It seems a shame to begin thinking of Christmas before Thanksgiving has come and gone, but that is just what I’ve done for more years now than I care to keep track of. I have to thank our American marketing strategies for this. I’m forced to believe my gift intentions for my loved ones should be upgraded from their inadequacies at every turn.
The national advertising I see on television right down to my own city’s Christmas in the Village, which wraps our town in Christmas decor from its storefronts to its streetlights, all push holiday shopping issues prematurely.
Santa officially arrived on our streets nearly a week before his Thanksgiving turkey could help fortify him for his night-long vigil a month from now.
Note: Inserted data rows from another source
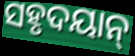
ସହୃଦୟାନ୍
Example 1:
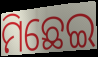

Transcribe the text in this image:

ମିଛେଇ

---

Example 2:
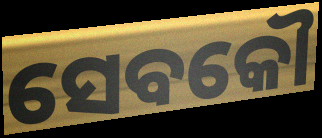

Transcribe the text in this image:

ସେବକୌ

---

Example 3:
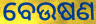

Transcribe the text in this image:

ବେଉଷଣ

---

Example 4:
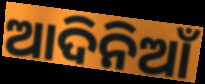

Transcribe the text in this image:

ଆଦିନିଆଁ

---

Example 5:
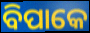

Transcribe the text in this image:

ବିପାକେ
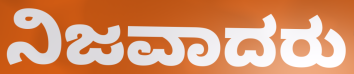
ನಿಜವಾದರು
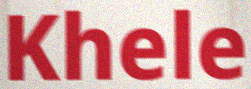
Khele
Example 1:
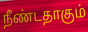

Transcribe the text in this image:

நீண்டதாகும்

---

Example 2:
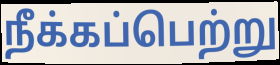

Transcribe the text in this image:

நீக்கப்பெற்று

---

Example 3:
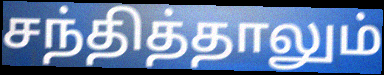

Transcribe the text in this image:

சந்தித்தாலும்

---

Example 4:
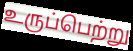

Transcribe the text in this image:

உருப்பெற்று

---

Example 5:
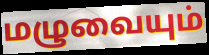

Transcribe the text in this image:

மழுவையும்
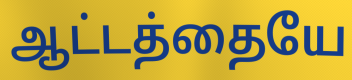
ஆட்டத்தையே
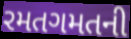
રમતગમતની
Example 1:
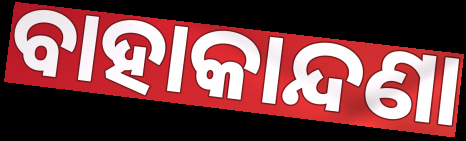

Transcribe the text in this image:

ବାହାକାନ୍ଦଣା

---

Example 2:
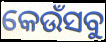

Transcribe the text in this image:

କେଉଁସବୁ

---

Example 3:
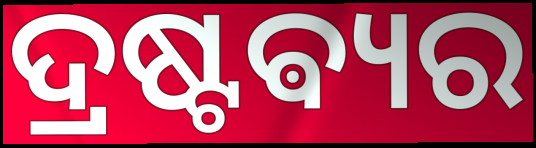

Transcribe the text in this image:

ଦ୍ରଷ୍ଟଵ୍ୟର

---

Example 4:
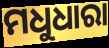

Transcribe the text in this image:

ମଧୁଧାରା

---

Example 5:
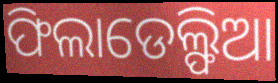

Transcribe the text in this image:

ଫିଲାଡେଲ୍ଫିଆ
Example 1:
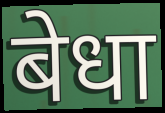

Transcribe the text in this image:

बेधा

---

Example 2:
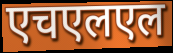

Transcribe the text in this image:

एचएलएल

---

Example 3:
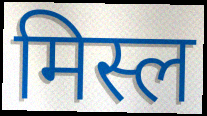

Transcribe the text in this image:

मिस्ल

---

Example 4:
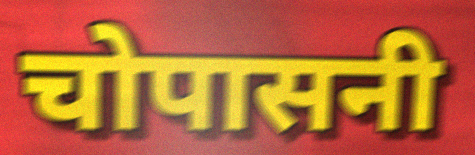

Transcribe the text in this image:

चोपासनी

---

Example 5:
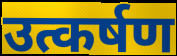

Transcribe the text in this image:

उत्कर्षण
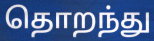
தொறந்து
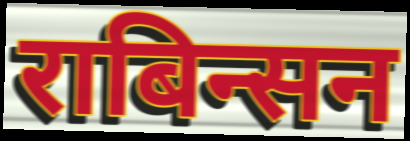
राबिन्सन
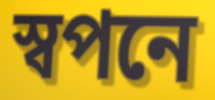
স্বপনে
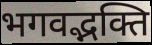
भगवद्भक्ति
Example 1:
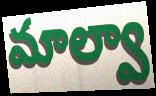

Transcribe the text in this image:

మాల్వా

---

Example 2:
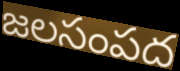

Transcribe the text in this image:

జలసంపద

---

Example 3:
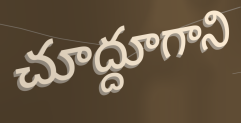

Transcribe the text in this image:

చూద్దూగాని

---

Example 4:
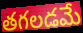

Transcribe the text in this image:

తగలడమే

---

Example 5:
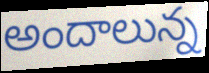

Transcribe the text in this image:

Christmas spending was predicted to average $800 per person last year, up 5 percent from 2005, though shoppers can’t afford to be frivolous with the debt level high and the housing market in a decline. Can we keep our heads and act sensibly?
Even though most of us recognize the real world for what it is, we want to be fun and festive as the holiday approaches. We may spend some time looking for a deal before we spend our quota, but spend we will. Nearly one fourth of us will wait till the last minute, more of these men than women.
Due to this last minute trend, the department store ranks as the No. 1 shopping stop because we can go in, find lots of different things and cover a lot of people on our lists within a couple of hours.
Discount stores remain the most popular place to purchase holiday items — three-fourths of shoppers will make Christmas purchases at discount stores – and online venues continue to grow in popularity. Online heavyweights Amazon and eBay will profit from the 50 percent of holiday shoppers who will place orders on the web this Christmas.
Also growing in popularity – and acceptance – are gift cards. According the National Retail Federation, gift card sales rose last year by $6 billion to a total of nearly $25 billion.
Giving a gift card, when I was young, was considered a less-than-thoughtful present because you didn’t put time into the gift. Now, people welcome a gift card because it’s a chance for them to get something that they wanted most and pick it out it themselves.
My daughters have always been partial to Sally Brown’s wish list philosophy (Charlie’s little sister) – appeal to Santa with a single, simple request for $10s and $20s. The money tree the girls mistakenly thought hey glimpsed in our yard is more likely a lemon tree with impossible fruit. You know what they say to do if you’ve been given lemons. Instead of orange juice, I may be serving lemonade on Christmas morning.